• _What you have to do_: Here is the task for the records below: repeat exactly the lines from the one with "37: (199, 52, 0.45)" to the one with "51: (524, 107, 7.89)", both included, and nothing else.

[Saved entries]

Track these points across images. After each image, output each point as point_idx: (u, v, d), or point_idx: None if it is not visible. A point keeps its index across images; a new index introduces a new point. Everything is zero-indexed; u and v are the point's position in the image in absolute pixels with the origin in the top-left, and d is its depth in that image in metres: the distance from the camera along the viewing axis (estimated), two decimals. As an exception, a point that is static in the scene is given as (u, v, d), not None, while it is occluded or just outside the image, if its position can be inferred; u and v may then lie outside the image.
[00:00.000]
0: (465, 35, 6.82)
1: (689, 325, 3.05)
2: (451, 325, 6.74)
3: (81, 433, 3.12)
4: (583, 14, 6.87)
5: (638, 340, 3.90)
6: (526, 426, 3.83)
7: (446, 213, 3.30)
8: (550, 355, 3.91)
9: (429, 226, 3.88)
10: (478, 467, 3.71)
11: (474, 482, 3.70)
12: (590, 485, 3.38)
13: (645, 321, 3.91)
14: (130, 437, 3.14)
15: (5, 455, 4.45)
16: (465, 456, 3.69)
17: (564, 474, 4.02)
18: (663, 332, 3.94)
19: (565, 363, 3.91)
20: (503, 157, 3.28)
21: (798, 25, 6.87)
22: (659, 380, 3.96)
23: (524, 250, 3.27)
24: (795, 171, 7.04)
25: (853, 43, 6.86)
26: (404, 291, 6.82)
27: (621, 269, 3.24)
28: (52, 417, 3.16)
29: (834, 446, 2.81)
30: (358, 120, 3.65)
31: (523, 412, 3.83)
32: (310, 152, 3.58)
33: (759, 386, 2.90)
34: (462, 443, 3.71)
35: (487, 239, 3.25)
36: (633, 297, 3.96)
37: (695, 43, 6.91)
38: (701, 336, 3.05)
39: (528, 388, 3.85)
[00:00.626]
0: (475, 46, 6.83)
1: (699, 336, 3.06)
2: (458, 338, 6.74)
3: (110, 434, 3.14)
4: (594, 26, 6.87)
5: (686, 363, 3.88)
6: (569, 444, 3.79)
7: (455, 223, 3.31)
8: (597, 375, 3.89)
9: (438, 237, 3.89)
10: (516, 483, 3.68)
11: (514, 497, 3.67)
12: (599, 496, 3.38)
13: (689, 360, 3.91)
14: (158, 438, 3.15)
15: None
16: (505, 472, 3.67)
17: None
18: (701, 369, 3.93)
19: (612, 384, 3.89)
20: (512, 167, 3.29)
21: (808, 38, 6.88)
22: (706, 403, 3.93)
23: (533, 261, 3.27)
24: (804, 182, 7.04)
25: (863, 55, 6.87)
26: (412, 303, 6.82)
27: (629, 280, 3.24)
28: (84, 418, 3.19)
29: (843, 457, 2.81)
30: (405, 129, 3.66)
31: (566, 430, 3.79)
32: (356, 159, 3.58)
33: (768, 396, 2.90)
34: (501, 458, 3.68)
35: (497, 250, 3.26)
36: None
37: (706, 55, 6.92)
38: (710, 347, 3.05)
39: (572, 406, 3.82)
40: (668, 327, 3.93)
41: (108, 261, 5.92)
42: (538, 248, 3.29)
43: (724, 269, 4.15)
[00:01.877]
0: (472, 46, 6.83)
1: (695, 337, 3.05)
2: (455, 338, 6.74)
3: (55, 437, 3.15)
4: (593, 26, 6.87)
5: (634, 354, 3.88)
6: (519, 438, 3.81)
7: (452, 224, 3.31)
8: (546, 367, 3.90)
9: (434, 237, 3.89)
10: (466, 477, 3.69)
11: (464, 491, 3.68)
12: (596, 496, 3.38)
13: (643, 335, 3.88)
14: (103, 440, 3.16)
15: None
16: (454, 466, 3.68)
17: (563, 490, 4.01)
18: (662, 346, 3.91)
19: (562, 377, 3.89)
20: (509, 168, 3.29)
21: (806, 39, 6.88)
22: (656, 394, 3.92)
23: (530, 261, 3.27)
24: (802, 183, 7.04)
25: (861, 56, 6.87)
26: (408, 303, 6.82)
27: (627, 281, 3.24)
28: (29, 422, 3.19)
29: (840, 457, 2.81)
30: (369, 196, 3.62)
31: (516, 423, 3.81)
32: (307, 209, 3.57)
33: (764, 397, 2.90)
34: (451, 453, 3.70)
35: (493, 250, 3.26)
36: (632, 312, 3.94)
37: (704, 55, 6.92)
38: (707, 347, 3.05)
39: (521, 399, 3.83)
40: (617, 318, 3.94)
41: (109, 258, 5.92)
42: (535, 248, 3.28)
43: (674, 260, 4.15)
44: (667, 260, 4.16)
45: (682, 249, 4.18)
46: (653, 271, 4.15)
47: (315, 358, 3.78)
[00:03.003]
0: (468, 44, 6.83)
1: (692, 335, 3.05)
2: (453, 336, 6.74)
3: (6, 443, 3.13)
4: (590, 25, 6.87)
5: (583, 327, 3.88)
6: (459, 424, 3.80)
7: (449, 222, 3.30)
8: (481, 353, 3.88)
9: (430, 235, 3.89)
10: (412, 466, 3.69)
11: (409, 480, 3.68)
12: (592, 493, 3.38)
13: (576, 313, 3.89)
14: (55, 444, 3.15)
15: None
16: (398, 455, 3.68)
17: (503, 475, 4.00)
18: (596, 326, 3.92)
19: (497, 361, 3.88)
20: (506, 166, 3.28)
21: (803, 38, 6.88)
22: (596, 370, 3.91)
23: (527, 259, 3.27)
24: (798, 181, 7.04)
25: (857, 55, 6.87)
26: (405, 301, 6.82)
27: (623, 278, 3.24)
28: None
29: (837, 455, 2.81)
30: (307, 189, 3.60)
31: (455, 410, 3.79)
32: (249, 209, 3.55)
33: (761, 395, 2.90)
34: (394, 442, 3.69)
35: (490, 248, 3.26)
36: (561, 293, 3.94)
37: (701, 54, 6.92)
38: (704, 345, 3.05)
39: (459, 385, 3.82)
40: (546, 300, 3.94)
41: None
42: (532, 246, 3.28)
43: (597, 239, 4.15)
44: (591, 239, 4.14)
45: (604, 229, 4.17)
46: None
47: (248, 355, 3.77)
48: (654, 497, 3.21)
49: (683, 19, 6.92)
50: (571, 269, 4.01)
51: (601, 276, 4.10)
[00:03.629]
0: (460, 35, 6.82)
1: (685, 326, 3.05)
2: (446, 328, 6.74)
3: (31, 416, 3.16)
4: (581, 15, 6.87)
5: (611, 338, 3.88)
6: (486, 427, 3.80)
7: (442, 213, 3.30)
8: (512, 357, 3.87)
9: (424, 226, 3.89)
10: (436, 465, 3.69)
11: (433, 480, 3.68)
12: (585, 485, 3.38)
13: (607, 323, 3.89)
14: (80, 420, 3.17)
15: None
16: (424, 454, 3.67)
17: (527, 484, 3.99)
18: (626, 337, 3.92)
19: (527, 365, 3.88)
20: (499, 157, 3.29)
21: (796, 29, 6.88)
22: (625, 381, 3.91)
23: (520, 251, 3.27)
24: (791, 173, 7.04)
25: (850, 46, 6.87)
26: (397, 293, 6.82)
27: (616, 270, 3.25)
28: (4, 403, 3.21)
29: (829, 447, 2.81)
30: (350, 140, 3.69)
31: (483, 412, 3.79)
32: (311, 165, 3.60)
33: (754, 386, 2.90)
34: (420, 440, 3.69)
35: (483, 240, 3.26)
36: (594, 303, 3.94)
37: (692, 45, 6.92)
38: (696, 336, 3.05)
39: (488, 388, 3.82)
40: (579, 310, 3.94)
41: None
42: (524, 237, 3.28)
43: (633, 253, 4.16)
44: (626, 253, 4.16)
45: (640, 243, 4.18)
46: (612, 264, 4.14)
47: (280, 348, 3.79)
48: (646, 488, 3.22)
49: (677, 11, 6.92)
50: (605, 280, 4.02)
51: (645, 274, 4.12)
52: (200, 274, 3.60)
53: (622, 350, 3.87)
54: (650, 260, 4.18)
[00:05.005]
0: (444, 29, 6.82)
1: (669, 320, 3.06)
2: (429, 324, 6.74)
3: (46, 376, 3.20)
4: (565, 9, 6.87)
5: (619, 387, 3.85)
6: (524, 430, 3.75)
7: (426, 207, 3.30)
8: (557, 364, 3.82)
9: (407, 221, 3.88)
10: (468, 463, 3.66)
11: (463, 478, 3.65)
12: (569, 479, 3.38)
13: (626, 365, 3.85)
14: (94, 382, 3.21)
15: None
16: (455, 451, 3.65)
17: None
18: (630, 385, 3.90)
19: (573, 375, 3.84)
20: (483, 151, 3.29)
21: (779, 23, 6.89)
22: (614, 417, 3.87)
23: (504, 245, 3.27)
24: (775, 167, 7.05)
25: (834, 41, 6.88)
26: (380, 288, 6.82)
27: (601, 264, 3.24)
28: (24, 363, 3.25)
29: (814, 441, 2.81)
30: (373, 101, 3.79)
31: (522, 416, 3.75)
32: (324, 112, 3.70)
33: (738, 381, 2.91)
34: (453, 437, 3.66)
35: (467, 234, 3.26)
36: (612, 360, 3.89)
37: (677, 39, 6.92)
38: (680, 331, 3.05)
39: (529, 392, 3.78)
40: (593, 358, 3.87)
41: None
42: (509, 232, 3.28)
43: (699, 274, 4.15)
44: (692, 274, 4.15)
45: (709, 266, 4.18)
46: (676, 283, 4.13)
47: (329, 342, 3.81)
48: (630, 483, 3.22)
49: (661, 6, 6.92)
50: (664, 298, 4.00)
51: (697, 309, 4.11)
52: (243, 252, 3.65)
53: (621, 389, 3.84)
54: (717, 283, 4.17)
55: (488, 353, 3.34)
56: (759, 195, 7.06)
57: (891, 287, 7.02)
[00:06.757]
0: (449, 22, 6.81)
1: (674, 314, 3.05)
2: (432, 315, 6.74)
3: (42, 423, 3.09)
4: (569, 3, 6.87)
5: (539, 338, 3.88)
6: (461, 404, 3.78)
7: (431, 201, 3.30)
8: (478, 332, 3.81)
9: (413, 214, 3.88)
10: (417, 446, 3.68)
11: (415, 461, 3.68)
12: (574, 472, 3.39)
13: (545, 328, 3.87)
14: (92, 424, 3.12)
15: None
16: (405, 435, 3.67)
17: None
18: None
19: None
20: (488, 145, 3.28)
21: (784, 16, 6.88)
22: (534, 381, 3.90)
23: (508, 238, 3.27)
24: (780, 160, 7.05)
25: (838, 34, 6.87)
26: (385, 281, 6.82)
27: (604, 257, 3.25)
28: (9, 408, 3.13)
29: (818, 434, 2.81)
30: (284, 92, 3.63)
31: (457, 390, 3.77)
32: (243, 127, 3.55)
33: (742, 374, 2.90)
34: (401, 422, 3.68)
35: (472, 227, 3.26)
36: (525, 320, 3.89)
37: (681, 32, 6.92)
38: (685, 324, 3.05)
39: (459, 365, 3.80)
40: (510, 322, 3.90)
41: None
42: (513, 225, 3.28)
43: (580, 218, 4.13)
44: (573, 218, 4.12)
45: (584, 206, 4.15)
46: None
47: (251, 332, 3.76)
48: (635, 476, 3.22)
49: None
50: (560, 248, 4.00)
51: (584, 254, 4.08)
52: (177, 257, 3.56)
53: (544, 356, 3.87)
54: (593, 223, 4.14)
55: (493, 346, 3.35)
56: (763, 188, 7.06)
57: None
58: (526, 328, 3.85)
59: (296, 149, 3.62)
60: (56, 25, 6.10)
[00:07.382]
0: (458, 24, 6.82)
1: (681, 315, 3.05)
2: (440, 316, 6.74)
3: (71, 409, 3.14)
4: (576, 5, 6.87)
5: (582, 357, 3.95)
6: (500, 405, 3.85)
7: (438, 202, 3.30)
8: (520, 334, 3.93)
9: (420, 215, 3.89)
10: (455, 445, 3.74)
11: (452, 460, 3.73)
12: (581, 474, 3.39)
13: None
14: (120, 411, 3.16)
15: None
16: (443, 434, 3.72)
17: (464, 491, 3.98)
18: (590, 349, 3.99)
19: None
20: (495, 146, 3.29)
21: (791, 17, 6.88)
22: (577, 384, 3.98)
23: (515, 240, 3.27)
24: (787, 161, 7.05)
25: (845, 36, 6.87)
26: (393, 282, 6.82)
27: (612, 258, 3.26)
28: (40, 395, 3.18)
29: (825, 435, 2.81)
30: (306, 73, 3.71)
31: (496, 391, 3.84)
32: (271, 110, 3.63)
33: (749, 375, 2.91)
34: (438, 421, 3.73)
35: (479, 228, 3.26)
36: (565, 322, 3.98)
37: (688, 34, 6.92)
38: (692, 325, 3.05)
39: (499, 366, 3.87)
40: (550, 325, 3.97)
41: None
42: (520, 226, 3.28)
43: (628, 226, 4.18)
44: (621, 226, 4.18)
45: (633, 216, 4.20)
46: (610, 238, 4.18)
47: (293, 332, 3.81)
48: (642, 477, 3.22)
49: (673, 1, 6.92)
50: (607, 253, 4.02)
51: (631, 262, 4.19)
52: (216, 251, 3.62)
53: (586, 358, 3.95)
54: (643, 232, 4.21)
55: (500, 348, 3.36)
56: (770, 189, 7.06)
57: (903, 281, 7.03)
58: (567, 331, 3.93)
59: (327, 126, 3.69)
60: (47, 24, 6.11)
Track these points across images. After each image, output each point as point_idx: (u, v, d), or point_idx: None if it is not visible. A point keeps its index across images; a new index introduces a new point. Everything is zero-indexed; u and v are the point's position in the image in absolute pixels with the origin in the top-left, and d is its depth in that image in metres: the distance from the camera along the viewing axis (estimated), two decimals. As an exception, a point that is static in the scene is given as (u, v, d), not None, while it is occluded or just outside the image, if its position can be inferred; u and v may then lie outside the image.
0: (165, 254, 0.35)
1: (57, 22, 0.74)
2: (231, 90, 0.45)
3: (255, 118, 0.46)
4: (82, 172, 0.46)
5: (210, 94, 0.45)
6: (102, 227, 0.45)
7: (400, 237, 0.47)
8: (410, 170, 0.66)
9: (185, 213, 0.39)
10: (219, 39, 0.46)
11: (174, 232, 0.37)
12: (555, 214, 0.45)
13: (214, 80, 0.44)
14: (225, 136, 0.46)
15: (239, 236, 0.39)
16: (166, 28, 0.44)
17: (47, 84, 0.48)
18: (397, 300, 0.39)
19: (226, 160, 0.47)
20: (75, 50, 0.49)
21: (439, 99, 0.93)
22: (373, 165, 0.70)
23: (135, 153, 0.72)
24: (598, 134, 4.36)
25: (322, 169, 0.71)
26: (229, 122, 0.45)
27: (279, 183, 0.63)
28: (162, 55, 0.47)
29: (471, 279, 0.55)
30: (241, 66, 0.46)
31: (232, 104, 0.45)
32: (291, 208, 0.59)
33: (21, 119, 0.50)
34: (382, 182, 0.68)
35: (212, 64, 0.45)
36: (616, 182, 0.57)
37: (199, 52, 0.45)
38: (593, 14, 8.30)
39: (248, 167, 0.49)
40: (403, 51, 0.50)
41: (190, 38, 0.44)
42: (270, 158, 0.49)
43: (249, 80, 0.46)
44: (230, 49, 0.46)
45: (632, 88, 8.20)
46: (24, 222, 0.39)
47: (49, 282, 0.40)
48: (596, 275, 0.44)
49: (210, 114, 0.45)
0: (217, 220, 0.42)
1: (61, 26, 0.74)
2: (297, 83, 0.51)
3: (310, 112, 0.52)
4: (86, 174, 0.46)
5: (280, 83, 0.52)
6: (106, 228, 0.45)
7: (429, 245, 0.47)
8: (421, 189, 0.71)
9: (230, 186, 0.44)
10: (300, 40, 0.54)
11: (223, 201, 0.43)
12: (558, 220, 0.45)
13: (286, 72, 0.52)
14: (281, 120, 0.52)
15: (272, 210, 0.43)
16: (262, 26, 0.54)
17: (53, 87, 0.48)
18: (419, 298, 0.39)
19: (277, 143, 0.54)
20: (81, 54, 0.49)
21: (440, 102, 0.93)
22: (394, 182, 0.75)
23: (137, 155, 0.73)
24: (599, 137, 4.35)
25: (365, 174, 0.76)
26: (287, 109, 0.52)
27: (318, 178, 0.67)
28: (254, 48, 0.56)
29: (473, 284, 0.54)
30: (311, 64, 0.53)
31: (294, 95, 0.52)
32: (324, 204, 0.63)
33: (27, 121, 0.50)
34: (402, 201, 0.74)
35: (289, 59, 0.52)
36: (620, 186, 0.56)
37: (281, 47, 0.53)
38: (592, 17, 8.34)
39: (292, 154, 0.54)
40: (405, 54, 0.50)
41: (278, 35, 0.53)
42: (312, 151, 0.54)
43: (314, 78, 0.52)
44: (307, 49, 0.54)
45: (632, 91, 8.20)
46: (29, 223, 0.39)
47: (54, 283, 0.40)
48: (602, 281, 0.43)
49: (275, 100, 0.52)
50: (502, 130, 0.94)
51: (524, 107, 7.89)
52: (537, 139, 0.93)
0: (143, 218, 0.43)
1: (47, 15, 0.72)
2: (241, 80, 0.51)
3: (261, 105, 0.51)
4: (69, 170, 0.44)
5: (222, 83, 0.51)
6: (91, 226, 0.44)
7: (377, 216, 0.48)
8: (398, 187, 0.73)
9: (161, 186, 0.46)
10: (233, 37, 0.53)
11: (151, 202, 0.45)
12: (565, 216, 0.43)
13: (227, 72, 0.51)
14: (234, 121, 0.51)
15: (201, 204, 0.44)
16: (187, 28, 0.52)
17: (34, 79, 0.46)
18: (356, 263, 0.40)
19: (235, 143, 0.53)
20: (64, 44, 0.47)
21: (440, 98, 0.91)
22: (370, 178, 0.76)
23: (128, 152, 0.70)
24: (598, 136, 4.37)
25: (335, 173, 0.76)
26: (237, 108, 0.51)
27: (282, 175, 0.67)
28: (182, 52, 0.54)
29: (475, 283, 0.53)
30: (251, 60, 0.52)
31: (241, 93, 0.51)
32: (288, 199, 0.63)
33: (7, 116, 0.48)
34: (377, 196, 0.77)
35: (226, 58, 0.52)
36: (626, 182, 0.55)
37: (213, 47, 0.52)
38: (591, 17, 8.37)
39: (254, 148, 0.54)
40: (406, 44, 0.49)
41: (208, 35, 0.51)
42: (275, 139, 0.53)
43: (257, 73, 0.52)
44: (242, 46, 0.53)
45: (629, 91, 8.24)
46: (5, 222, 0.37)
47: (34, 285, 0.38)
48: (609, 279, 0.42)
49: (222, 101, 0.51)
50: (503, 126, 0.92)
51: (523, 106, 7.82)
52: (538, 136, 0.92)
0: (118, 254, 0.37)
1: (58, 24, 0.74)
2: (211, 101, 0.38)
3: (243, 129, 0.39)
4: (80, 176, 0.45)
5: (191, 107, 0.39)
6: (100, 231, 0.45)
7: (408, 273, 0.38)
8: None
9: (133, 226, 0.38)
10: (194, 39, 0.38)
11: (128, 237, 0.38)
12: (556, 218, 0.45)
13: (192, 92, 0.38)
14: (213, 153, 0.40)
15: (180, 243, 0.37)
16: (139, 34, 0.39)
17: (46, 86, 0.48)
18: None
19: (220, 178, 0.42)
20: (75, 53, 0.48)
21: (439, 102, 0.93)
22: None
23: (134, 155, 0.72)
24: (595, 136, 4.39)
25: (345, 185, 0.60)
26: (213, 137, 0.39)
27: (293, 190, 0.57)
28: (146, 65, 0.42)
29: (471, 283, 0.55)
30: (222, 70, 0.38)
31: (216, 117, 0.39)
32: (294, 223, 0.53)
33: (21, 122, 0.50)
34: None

• _Task response_:
37: (199, 52, 0.45)
38: (593, 14, 8.30)
39: (248, 167, 0.49)
40: (403, 51, 0.50)
41: (190, 38, 0.44)
42: (270, 158, 0.49)
43: (249, 80, 0.46)
44: (230, 49, 0.46)
45: (632, 88, 8.20)
46: (24, 222, 0.39)
47: (49, 282, 0.40)
48: (596, 275, 0.44)
49: (210, 114, 0.45)
0: (217, 220, 0.42)
1: (61, 26, 0.74)
2: (297, 83, 0.51)
3: (310, 112, 0.52)
4: (86, 174, 0.46)
5: (280, 83, 0.52)
6: (106, 228, 0.45)
7: (429, 245, 0.47)
8: (421, 189, 0.71)
9: (230, 186, 0.44)
10: (300, 40, 0.54)
11: (223, 201, 0.43)
12: (558, 220, 0.45)
13: (286, 72, 0.52)
14: (281, 120, 0.52)
15: (272, 210, 0.43)
16: (262, 26, 0.54)
17: (53, 87, 0.48)
18: (419, 298, 0.39)
19: (277, 143, 0.54)
20: (81, 54, 0.49)
21: (440, 102, 0.93)
22: (394, 182, 0.75)
23: (137, 155, 0.73)
24: (599, 137, 4.35)
25: (365, 174, 0.76)
26: (287, 109, 0.52)
27: (318, 178, 0.67)
28: (254, 48, 0.56)
29: (473, 284, 0.54)
30: (311, 64, 0.53)
31: (294, 95, 0.52)
32: (324, 204, 0.63)
33: (27, 121, 0.50)
34: (402, 201, 0.74)
35: (289, 59, 0.52)
36: (620, 186, 0.56)
37: (281, 47, 0.53)
38: (592, 17, 8.34)
39: (292, 154, 0.54)
40: (405, 54, 0.50)
41: (278, 35, 0.53)
42: (312, 151, 0.54)
43: (314, 78, 0.52)
44: (307, 49, 0.54)
45: (632, 91, 8.20)
46: (29, 223, 0.39)
47: (54, 283, 0.40)
48: (602, 281, 0.43)
49: (275, 100, 0.52)
50: (502, 130, 0.94)
51: (524, 107, 7.89)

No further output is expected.